The Wretched etrange festival 2019

Parmi la sélection, The Wretched de Brett Pierce & Drew T Pierce, qui loin de jouer sur la carte de la maturité préfère encore vous faire revivre votre adolescence sous le soleil et y apporter une touche de mystère et de démon déchaîné venu du fin fond des bois.

The wretched de quoi ça parle?

Ben, un jeune homme de 17 ans dont les parents sont en instance de divorce, part rejoindre son père pour l’été. Il découvre rapidement que la maison d’à côté cache un terrible secret : les disparitions d’enfant semblent se multiplier, et le responsable ne serait autre qu’une créature qui aurait infecté la maîtresse de maison.

The Wretched : qu’est-ce qu’on en pense?

Il ne faut quelques minutes à The Wretched pour faire vaciller le spectateur dans l’horreur. Fort d’une manière de faire que l’on connait bien quand on a grandit dans les années 90, 2000, le métrage des frères Pierce s’offre une scène d’ouverture mémorable mettant en scène une pauvre baby-sitter de 16 ans et ajoutent quelques bruitages animaliers pour donner d’emblée naissance à leur créature. 35 ans plus tard, ou plus précisément à notre époque, l’étrange créature qui nous intéresse est de retour. Le film prend le pli de suivre les déboire d’un adolescent à problèmes venu rendre visite à son père en bords marins. Ce dernier sera le héros malgré lui de cette aventure morbide aux très belles idées.

Le premier point positif de The Wretched vient surtout de la nostalgie qu’il procure. De « Le Beau-père » à « Paranoïaque » , il fait écho à un certain cinéma oublié, résolument fun et provoquant sa dose de sueurs froides tout en mettant en scène des adolescents. On pourrait également citer « Boogeyman » avec Barry Watson, beau gosse culte des années 2000 et oublié trop tôt. Nostalgie dans le genre mais aussi dans sa mise en scène, riche en soleil, en amourettes et en soirées adolescentes.  Facile de sentir le soleil sur sa peau face à cette horreur sobre parfaite une soir d’été et qui se conterait avec facilité en faisant griller des marshmallows autour d’un feu de bois.

The Wretched etrange festival 2019

Puisque le deuxième point fort de l’oeuvre vient de sa créature, excessivement bien faite, construite et qui profite d’effets visuels de qualité. La scène de la douche est d’ailleurs immanquable tant par ses maquillages que par le malaise qu’elle provoque.

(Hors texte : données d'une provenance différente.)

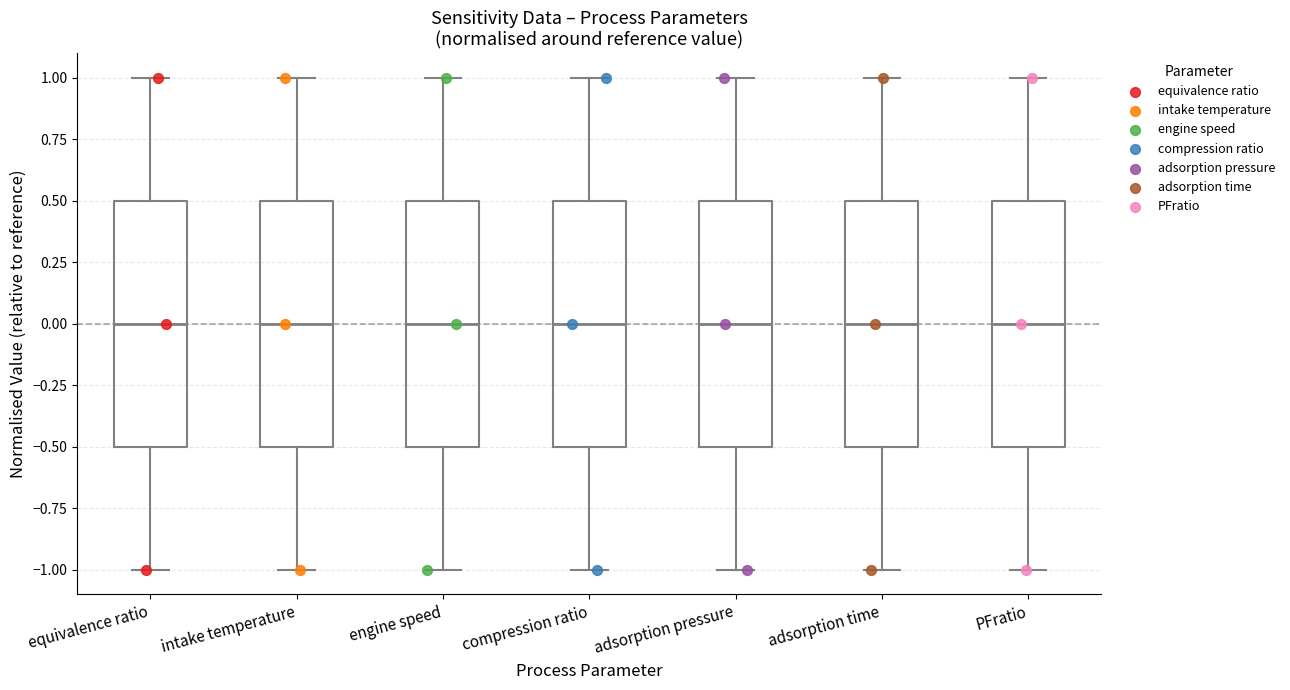

Where does the lower whisker of the box for engine speed end on the y-axis? The values are not printed on the chart, so give them approximately, as read against the axis.

-1.0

The Wretched n’est pas pour autant exempt de défauts. Quelques ellipses viennent noircir le tableau: la rapidité avec laquelle notre héros se rend par exemple dans la cave de la voisine pour la fouiller sans pour autant attendre son départ laisse perplexe. Tout comme un final un poil attendu qui donne au tout un sentiment de déjà-vu et vient gâcher le spectacle.

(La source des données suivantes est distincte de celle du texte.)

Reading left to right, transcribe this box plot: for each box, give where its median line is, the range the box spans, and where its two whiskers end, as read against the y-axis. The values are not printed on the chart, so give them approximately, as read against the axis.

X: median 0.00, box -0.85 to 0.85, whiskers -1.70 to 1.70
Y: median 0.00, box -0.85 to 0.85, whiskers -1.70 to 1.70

Néanmoins, le film s’appuie sur un twist savamment annoncé, qui, à condition que l’on joue le jeu, surprendra forcément. En outre, sa faculté à innover dans un registre connu le renforce. Puisque la créature, loin d’être une simple énième Mama s’inscrit dans un folklore américain propice à toujours apporter son lot de monstres. Il y a du Chair de Poule à l’ancienne dans ce métrage, de l’humour dosé, de l’horreur entre tout public et poussée. Les quelques facilités scénaristiques empruntées ne sauront alors noircir cet honnête divertissement à regarder sans se poser de questions. A défaut d’être la pépite de l’édition 2029 de l’Etrange festival, « The Wretched » y a une place honnête  et saura faire son lot d’adeptes qui, contrairement aux enfants enlevés, ne sera pas oubliée.